● Chart-based quiz items:
━━━━━━━━━━━━━━━━━━━━━━━━━━━━━━
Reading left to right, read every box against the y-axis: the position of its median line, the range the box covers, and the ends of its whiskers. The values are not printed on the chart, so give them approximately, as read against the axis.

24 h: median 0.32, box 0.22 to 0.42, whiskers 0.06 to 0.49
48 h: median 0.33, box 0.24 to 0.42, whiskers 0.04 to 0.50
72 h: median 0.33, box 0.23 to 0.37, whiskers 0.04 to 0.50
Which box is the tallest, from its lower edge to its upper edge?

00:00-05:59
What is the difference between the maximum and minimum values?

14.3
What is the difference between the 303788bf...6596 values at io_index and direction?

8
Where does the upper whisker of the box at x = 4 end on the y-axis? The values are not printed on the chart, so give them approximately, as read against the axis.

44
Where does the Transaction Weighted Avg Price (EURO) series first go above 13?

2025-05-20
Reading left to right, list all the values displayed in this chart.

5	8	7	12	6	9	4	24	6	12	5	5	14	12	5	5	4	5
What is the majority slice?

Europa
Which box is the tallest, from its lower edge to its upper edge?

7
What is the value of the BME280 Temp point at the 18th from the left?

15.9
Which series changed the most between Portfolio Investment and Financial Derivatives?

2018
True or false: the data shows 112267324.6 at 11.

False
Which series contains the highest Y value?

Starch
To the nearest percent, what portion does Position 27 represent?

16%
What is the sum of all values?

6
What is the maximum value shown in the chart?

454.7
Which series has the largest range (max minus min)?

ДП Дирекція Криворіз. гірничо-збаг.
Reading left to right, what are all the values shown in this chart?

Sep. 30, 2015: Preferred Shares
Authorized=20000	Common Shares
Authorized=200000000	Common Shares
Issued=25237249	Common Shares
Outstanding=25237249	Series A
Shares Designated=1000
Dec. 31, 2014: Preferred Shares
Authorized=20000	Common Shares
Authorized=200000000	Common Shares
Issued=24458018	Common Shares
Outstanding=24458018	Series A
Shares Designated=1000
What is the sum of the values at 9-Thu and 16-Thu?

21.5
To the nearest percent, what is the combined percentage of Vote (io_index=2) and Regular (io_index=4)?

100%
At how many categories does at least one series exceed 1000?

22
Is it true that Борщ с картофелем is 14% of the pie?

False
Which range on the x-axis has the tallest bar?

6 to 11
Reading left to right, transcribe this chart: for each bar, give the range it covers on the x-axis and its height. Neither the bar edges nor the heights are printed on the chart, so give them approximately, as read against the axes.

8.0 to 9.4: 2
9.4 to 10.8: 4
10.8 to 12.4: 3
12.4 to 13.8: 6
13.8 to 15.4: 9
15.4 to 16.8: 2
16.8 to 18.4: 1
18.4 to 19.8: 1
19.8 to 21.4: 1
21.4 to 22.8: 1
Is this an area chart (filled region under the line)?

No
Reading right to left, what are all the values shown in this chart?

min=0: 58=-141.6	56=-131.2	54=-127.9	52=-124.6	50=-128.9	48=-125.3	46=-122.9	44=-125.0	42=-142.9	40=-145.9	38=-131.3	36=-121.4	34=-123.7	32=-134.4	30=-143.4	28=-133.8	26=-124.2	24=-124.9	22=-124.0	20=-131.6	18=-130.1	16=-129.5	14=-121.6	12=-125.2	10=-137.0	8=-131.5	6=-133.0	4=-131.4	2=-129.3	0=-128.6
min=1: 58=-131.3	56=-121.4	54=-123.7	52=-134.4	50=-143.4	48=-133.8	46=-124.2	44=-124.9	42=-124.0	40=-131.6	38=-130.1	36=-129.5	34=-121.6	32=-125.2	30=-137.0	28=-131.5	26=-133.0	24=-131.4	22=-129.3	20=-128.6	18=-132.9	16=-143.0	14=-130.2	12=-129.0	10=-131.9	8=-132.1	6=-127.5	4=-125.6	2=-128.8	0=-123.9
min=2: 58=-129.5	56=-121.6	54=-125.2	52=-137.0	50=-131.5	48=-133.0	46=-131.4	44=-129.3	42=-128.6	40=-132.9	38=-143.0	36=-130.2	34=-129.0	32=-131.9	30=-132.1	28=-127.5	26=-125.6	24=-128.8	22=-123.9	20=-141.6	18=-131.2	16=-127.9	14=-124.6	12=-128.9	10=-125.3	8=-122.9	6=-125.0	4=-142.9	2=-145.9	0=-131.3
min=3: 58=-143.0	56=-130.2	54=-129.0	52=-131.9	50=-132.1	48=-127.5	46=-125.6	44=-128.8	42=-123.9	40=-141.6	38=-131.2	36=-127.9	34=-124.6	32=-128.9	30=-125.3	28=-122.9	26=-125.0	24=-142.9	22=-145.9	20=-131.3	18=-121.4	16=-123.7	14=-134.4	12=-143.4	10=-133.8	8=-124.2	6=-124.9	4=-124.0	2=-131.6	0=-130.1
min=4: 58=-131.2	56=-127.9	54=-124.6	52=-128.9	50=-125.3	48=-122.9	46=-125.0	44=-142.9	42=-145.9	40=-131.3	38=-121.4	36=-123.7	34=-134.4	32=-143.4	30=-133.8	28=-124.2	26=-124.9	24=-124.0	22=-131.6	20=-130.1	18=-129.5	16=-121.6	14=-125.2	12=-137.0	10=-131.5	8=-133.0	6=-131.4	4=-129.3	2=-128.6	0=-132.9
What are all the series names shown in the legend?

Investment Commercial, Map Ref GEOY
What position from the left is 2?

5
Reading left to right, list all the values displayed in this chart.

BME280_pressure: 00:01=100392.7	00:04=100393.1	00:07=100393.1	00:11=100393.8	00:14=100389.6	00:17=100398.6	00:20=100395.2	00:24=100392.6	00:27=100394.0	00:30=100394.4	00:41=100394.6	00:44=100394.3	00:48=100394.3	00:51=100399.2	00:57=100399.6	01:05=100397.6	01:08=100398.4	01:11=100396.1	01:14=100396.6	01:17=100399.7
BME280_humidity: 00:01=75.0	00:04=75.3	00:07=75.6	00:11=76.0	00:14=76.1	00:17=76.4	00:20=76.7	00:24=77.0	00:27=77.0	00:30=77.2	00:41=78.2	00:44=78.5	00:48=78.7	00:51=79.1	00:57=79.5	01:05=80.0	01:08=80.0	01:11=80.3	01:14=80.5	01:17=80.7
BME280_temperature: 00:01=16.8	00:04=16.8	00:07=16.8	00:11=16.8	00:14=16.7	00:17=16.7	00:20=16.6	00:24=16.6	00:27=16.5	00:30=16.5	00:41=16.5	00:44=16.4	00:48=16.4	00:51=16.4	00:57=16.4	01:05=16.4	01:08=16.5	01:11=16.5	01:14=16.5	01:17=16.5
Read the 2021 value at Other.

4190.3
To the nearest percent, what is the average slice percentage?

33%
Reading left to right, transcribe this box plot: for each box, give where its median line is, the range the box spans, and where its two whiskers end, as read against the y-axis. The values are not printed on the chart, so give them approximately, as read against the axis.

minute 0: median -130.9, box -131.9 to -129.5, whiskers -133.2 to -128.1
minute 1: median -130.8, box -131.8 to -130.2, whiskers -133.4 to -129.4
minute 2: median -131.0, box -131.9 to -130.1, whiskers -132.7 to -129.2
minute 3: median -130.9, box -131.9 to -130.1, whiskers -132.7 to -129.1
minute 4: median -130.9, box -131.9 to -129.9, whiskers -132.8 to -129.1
━━━━━━━━━━━━━━━━━━━━━━━━━━━━━━
● EXERCISE REQUIREMENTS:
Please copy the listing above word for word, from its first line to its last.

● OUTPUT:
Reading left to right, read every box against the y-axis: the position of its median line, the range the box covers, and the ends of its whiskers. The values are not printed on the chart, so give them approximately, as read against the axis.

24 h: median 0.32, box 0.22 to 0.42, whiskers 0.06 to 0.49
48 h: median 0.33, box 0.24 to 0.42, whiskers 0.04 to 0.50
72 h: median 0.33, box 0.23 to 0.37, whiskers 0.04 to 0.50
Which box is the tallest, from its lower edge to its upper edge?

00:00-05:59
What is the difference between the maximum and minimum values?

14.3
What is the difference between the 303788bf...6596 values at io_index and direction?

8
Where does the upper whisker of the box at x = 4 end on the y-axis? The values are not printed on the chart, so give them approximately, as read against the axis.

44
Where does the Transaction Weighted Avg Price (EURO) series first go above 13?

2025-05-20
Reading left to right, list all the values displayed in this chart.

5	8	7	12	6	9	4	24	6	12	5	5	14	12	5	5	4	5
What is the majority slice?

Europa
Which box is the tallest, from its lower edge to its upper edge?

7
What is the value of the BME280 Temp point at the 18th from the left?

15.9
Which series changed the most between Portfolio Investment and Financial Derivatives?

2018
True or false: the data shows 112267324.6 at 11.

False
Which series contains the highest Y value?

Starch
To the nearest percent, what portion does Position 27 represent?

16%
What is the sum of all values?

6
What is the maximum value shown in the chart?

454.7
Which series has the largest range (max minus min)?

ДП Дирекція Криворіз. гірничо-збаг.
Reading left to right, what are all the values shown in this chart?

Sep. 30, 2015: Preferred Shares
Authorized=20000	Common Shares
Authorized=200000000	Common Shares
Issued=25237249	Common Shares
Outstanding=25237249	Series A
Shares Designated=1000
Dec. 31, 2014: Preferred Shares
Authorized=20000	Common Shares
Authorized=200000000	Common Shares
Issued=24458018	Common Shares
Outstanding=24458018	Series A
Shares Designated=1000
What is the sum of the values at 9-Thu and 16-Thu?

21.5
To the nearest percent, what is the combined percentage of Vote (io_index=2) and Regular (io_index=4)?

100%
At how many categories does at least one series exceed 1000?

22
Is it true that Борщ с картофелем is 14% of the pie?

False
Which range on the x-axis has the tallest bar?

6 to 11
Reading left to right, transcribe this chart: for each bar, give the range it covers on the x-axis and its height. Neither the bar edges nor the heights are printed on the chart, so give them approximately, as read against the axes.

8.0 to 9.4: 2
9.4 to 10.8: 4
10.8 to 12.4: 3
12.4 to 13.8: 6
13.8 to 15.4: 9
15.4 to 16.8: 2
16.8 to 18.4: 1
18.4 to 19.8: 1
19.8 to 21.4: 1
21.4 to 22.8: 1
Is this an area chart (filled region under the line)?

No
Reading right to left, what are all the values shown in this chart?

min=0: 58=-141.6	56=-131.2	54=-127.9	52=-124.6	50=-128.9	48=-125.3	46=-122.9	44=-125.0	42=-142.9	40=-145.9	38=-131.3	36=-121.4	34=-123.7	32=-134.4	30=-143.4	28=-133.8	26=-124.2	24=-124.9	22=-124.0	20=-131.6	18=-130.1	16=-129.5	14=-121.6	12=-125.2	10=-137.0	8=-131.5	6=-133.0	4=-131.4	2=-129.3	0=-128.6
min=1: 58=-131.3	56=-121.4	54=-123.7	52=-134.4	50=-143.4	48=-133.8	46=-124.2	44=-124.9	42=-124.0	40=-131.6	38=-130.1	36=-129.5	34=-121.6	32=-125.2	30=-137.0	28=-131.5	26=-133.0	24=-131.4	22=-129.3	20=-128.6	18=-132.9	16=-143.0	14=-130.2	12=-129.0	10=-131.9	8=-132.1	6=-127.5	4=-125.6	2=-128.8	0=-123.9
min=2: 58=-129.5	56=-121.6	54=-125.2	52=-137.0	50=-131.5	48=-133.0	46=-131.4	44=-129.3	42=-128.6	40=-132.9	38=-143.0	36=-130.2	34=-129.0	32=-131.9	30=-132.1	28=-127.5	26=-125.6	24=-128.8	22=-123.9	20=-141.6	18=-131.2	16=-127.9	14=-124.6	12=-128.9	10=-125.3	8=-122.9	6=-125.0	4=-142.9	2=-145.9	0=-131.3
min=3: 58=-143.0	56=-130.2	54=-129.0	52=-131.9	50=-132.1	48=-127.5	46=-125.6	44=-128.8	42=-123.9	40=-141.6	38=-131.2	36=-127.9	34=-124.6	32=-128.9	30=-125.3	28=-122.9	26=-125.0	24=-142.9	22=-145.9	20=-131.3	18=-121.4	16=-123.7	14=-134.4	12=-143.4	10=-133.8	8=-124.2	6=-124.9	4=-124.0	2=-131.6	0=-130.1
min=4: 58=-131.2	56=-127.9	54=-124.6	52=-128.9	50=-125.3	48=-122.9	46=-125.0	44=-142.9	42=-145.9	40=-131.3	38=-121.4	36=-123.7	34=-134.4	32=-143.4	30=-133.8	28=-124.2	26=-124.9	24=-124.0	22=-131.6	20=-130.1	18=-129.5	16=-121.6	14=-125.2	12=-137.0	10=-131.5	8=-133.0	6=-131.4	4=-129.3	2=-128.6	0=-132.9
What are all the series names shown in the legend?

Investment Commercial, Map Ref GEOY
What position from the left is 2?

5
Reading left to right, list all the values displayed in this chart.

BME280_pressure: 00:01=100392.7	00:04=100393.1	00:07=100393.1	00:11=100393.8	00:14=100389.6	00:17=100398.6	00:20=100395.2	00:24=100392.6	00:27=100394.0	00:30=100394.4	00:41=100394.6	00:44=100394.3	00:48=100394.3	00:51=100399.2	00:57=100399.6	01:05=100397.6	01:08=100398.4	01:11=100396.1	01:14=100396.6	01:17=100399.7
BME280_humidity: 00:01=75.0	00:04=75.3	00:07=75.6	00:11=76.0	00:14=76.1	00:17=76.4	00:20=76.7	00:24=77.0	00:27=77.0	00:30=77.2	00:41=78.2	00:44=78.5	00:48=78.7	00:51=79.1	00:57=79.5	01:05=80.0	01:08=80.0	01:11=80.3	01:14=80.5	01:17=80.7
BME280_temperature: 00:01=16.8	00:04=16.8	00:07=16.8	00:11=16.8	00:14=16.7	00:17=16.7	00:20=16.6	00:24=16.6	00:27=16.5	00:30=16.5	00:41=16.5	00:44=16.4	00:48=16.4	00:51=16.4	00:57=16.4	01:05=16.4	01:08=16.5	01:11=16.5	01:14=16.5	01:17=16.5
Read the 2021 value at Other.

4190.3
To the nearest percent, what is the average slice percentage?

33%
Reading left to right, transcribe this box plot: for each box, give where its median line is, the range the box spans, and where its two whiskers end, as read against the y-axis. The values are not printed on the chart, so give them approximately, as read against the axis.

minute 0: median -130.9, box -131.9 to -129.5, whiskers -133.2 to -128.1
minute 1: median -130.8, box -131.8 to -130.2, whiskers -133.4 to -129.4
minute 2: median -131.0, box -131.9 to -130.1, whiskers -132.7 to -129.2
minute 3: median -130.9, box -131.9 to -130.1, whiskers -132.7 to -129.1
minute 4: median -130.9, box -131.9 to -129.9, whiskers -132.8 to -129.1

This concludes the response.